Characterization of a d-Stereoselective Aminopeptidase (DamA) Exhibiting Aminolytic Activity and Halophilicity from Aspergillus oryzae

β-Aminopeptidases exhibit both hydrolytic and aminolytic (peptide bond formation) activities and have only been reported in bacteria. We identified a gene encoding the β-aminopeptidase homolog from a genome database of the filamentous fungus Aspergillus oryzae . The gene was overexpressed in A. oryzae , and the resulting recombinant enzyme was purified. Apart from bacterial homologs [β-Ala-para-nitroanilide ( p NA)], the enzyme preferred d -Leu- p NA and d -Phe- p NA as substrates. Therefore, we designated this gene as d - stereoselective aminopeptidase A ( damA ).

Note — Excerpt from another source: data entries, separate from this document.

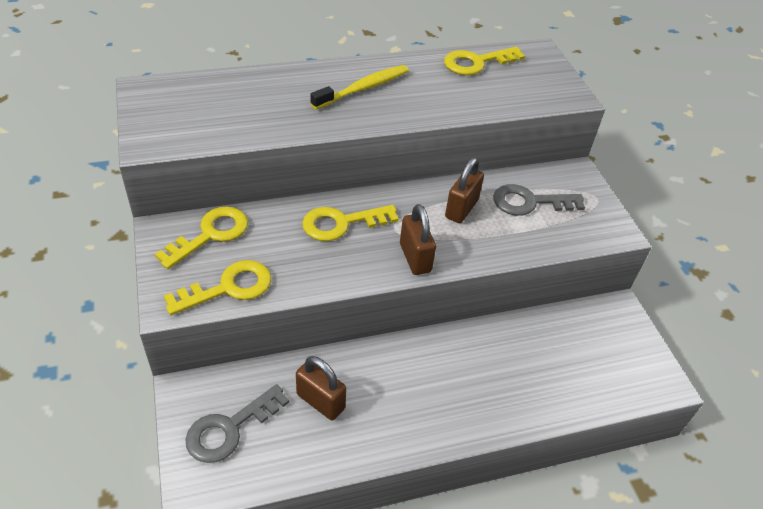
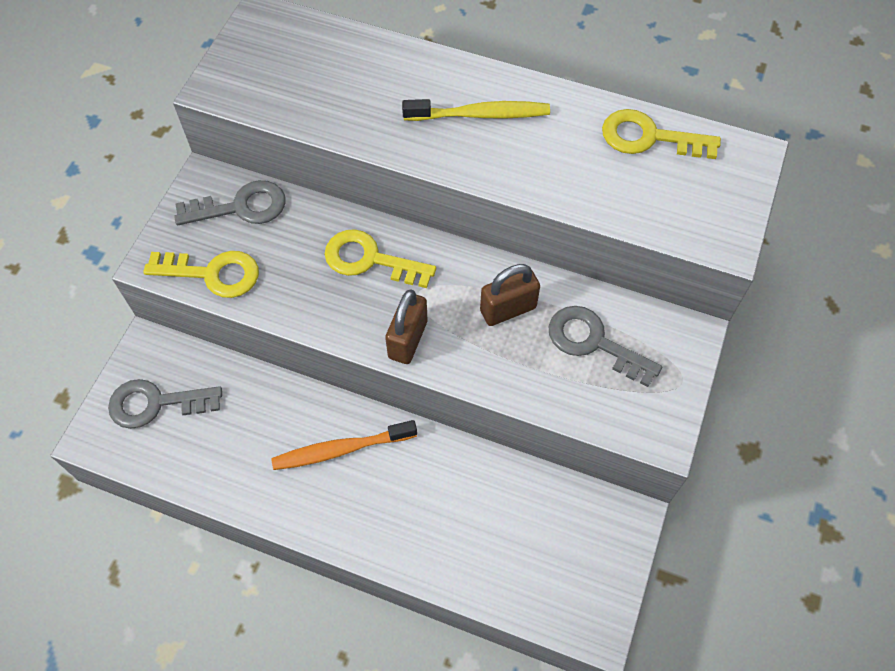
camera: 40 degrees right, 15 degrees up
(210, 234) = (240, 207): yellow key -> grey key
(320, 401) = (246, 426): brown padlock -> none
(405, 375) = (341, 449): none -> orange toothbrush

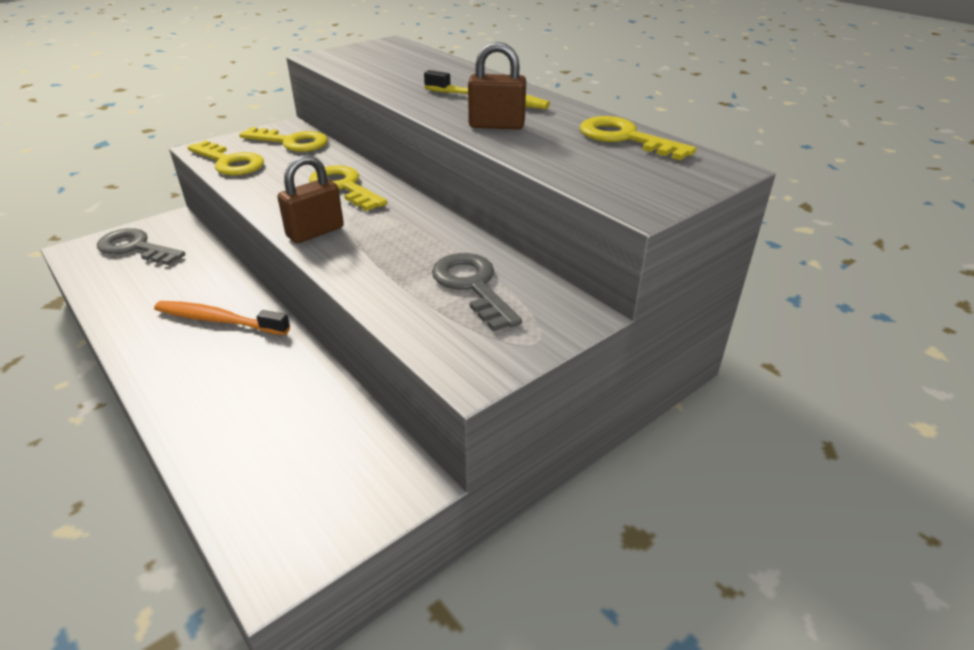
camera: 30 degrees right, 25 degrees down
(240, 207) = (291, 142): grey key -> yellow key
(508, 309) = (418, 243): brown padlock -> brown padlock (496, 125)

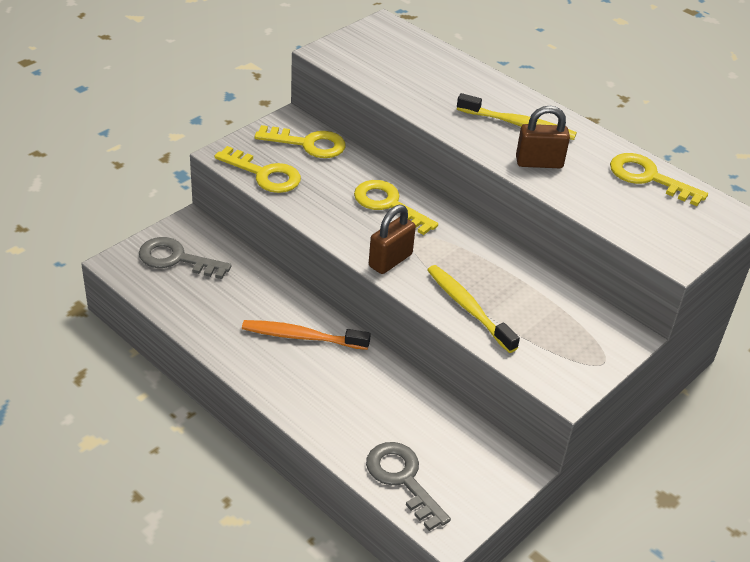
camera: 10 degrees left, 5 degrees up
(382, 278) = (468, 308): none -> yellow toothbrush
(472, 286) = (541, 313): grey key -> grey key (403, 479)

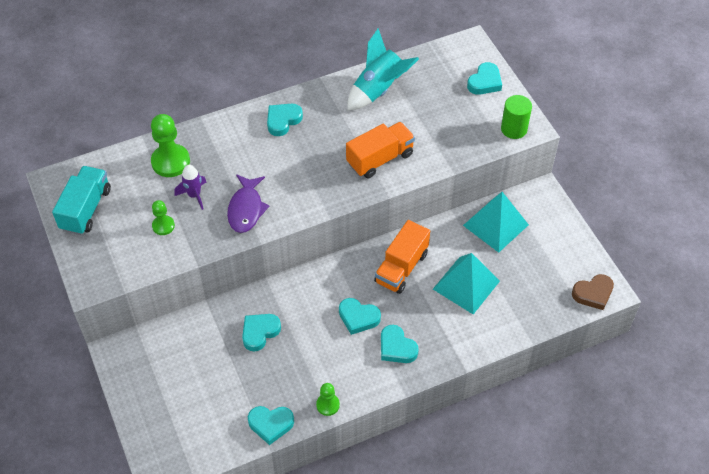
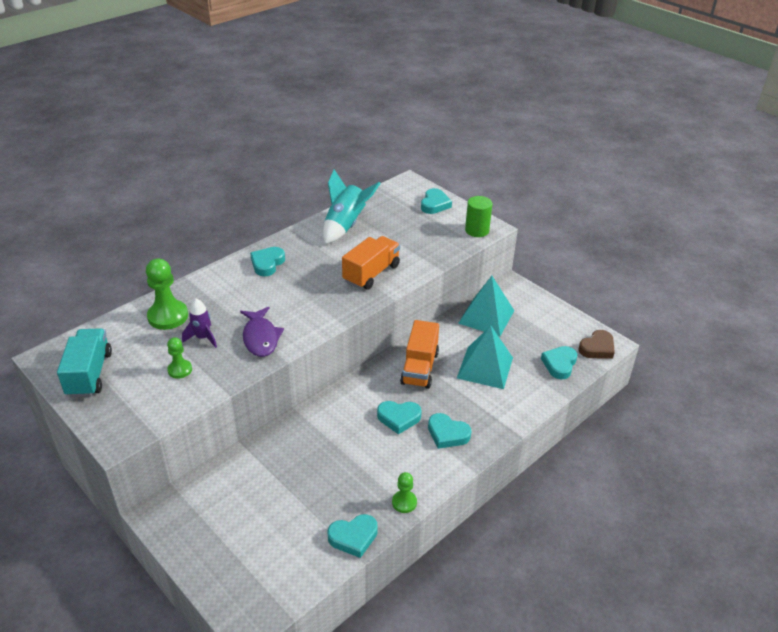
camera: 20 degrees left, 15 degrees down
(259, 332) = (306, 455): turquoise heart -> turquoise heart (559, 364)

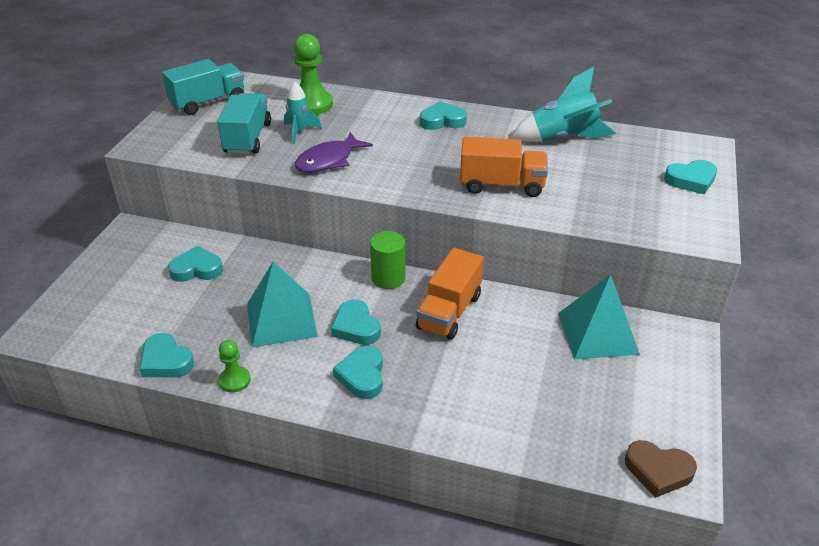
camera: 60 degrees right, 0 degrees up
(180, 370) = (247, 138): green pawn -> turquoise truck
(203, 338) = (299, 132): purple rocket -> turquoise rocket
(419, 368) = (449, 312): orange truck -> orange truck turned 45 degrees counterclockwise
(477, 230) = (685, 230): green cylinder -> green cylinder (388, 278)
(485, 367) = (503, 366): turquoise pyramid -> turquoise pyramid (281, 319)
(559, 364) = (580, 439): turquoise heart -> turquoise heart (197, 269)

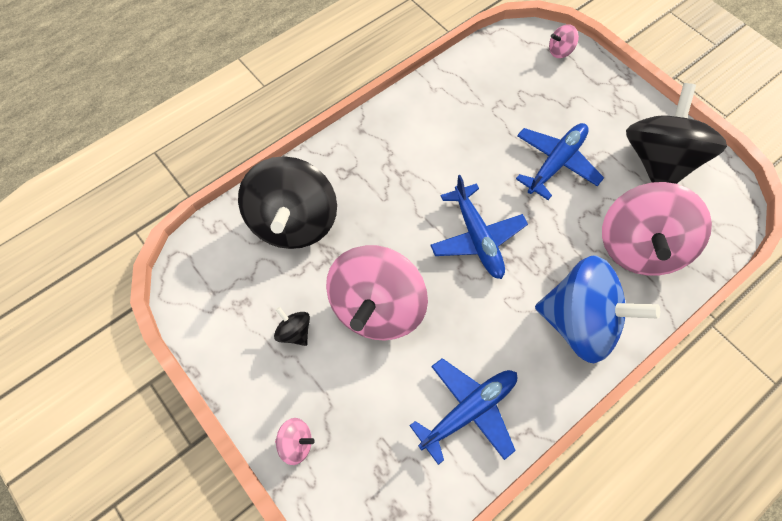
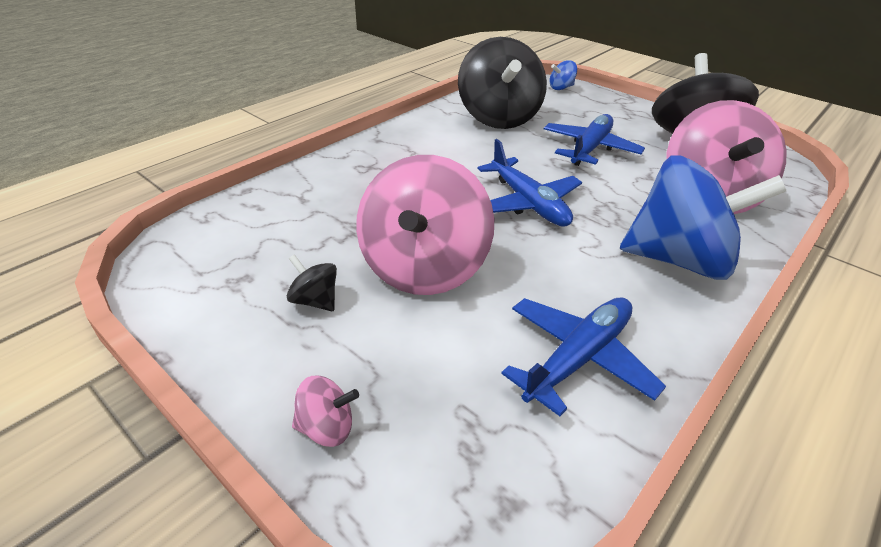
camera: 10 degrees left, 25 degrees down
(293, 222) = (307, 206): black spinning top -> black spinning top (498, 118)
(560, 51) = (561, 88): pink spinning top -> blue spinning top

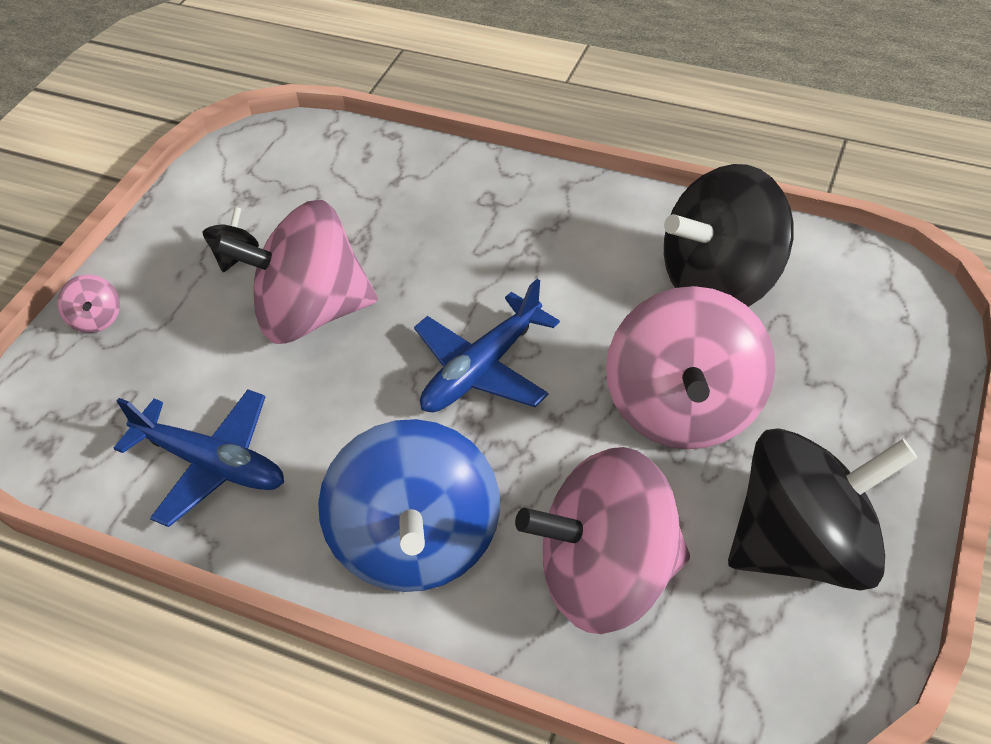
camera: 75 degrees right, 10 degrees up
(561, 88) = (913, 332): blue spinning top -> none
(590, 148) = (684, 409): blue plane -> pink spinning top

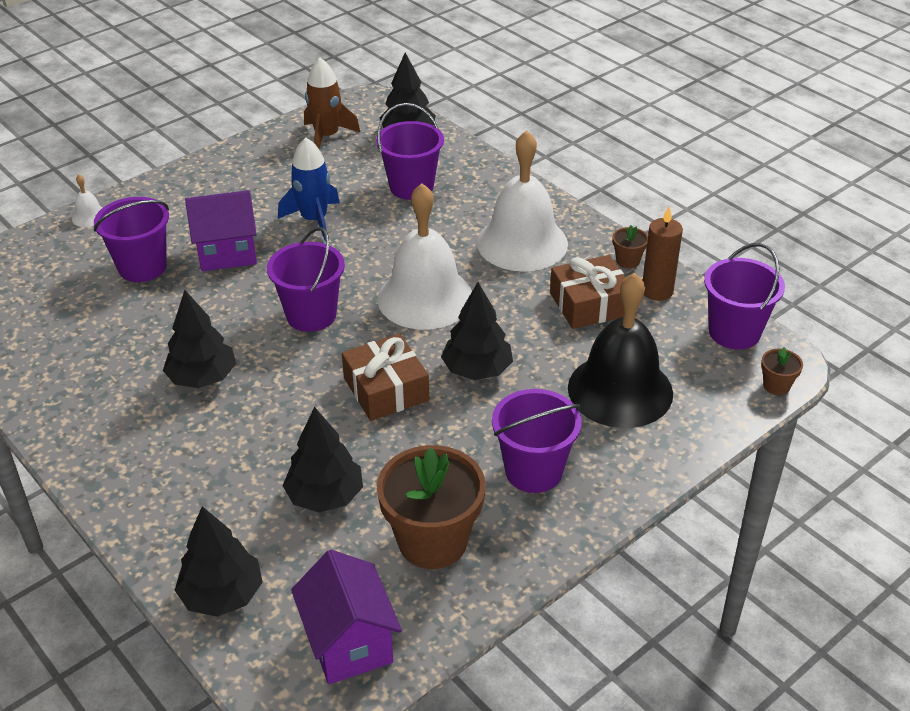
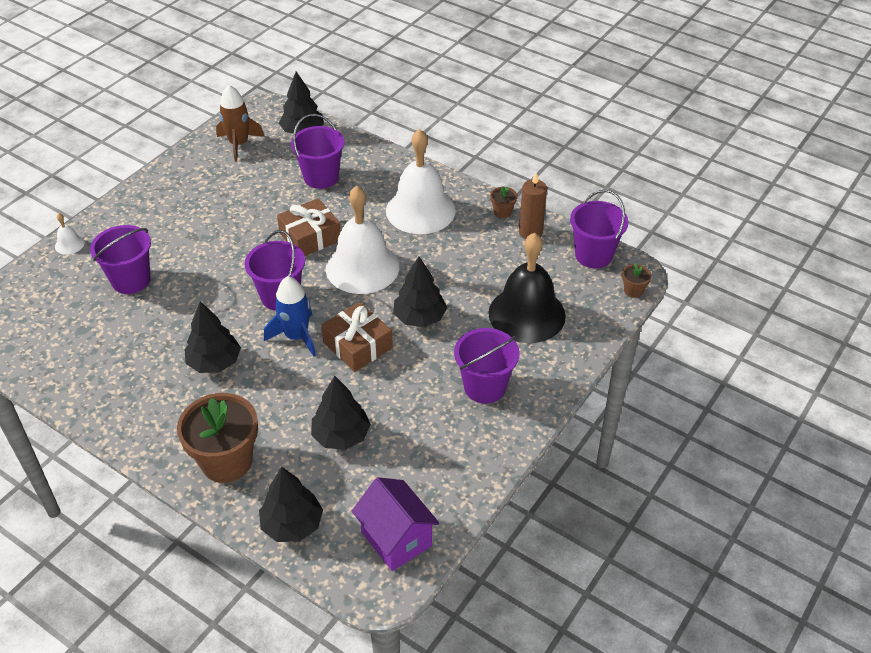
camera: 15 degrees left, 5 degrees up
(227, 253) = (195, 257): purple house -> none
(314, 220) = (254, 217): blue rocket -> blue rocket (296, 336)
(432, 541) = (430, 453): brown flower pot -> brown flower pot (226, 461)
(590, 304) = (485, 251): brown gift -> brown gift (310, 237)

The purified recombinant DamA was estimated to be a hexamer and was composed of two subunits with molecular masses of 29.5 and 11.5 kDa, respectively. Optimal hydrolytic activity of DamA toward d -Leu- p NA was observed at 50 °C and pH 8.0. The enzyme was stable up to 60 °C and from pH 4.0–11.0. DamA also exhibited aminolytic activity, producing d -Leu- d -Leu-NH 2 from d -Leu-NH 2 as a substrate. In the presence of 3.0 M NaCl, the amount of p NA liberated from d -Leu- p NA by DamA was 3.1-fold higher than that in the absence of NaCl. Thus, DamA is a halophilic enzyme. The enzyme was utilized to synthesize several hetero-dipeptides containing a d -amino acid at the N-terminus as well as physiologically active peptides.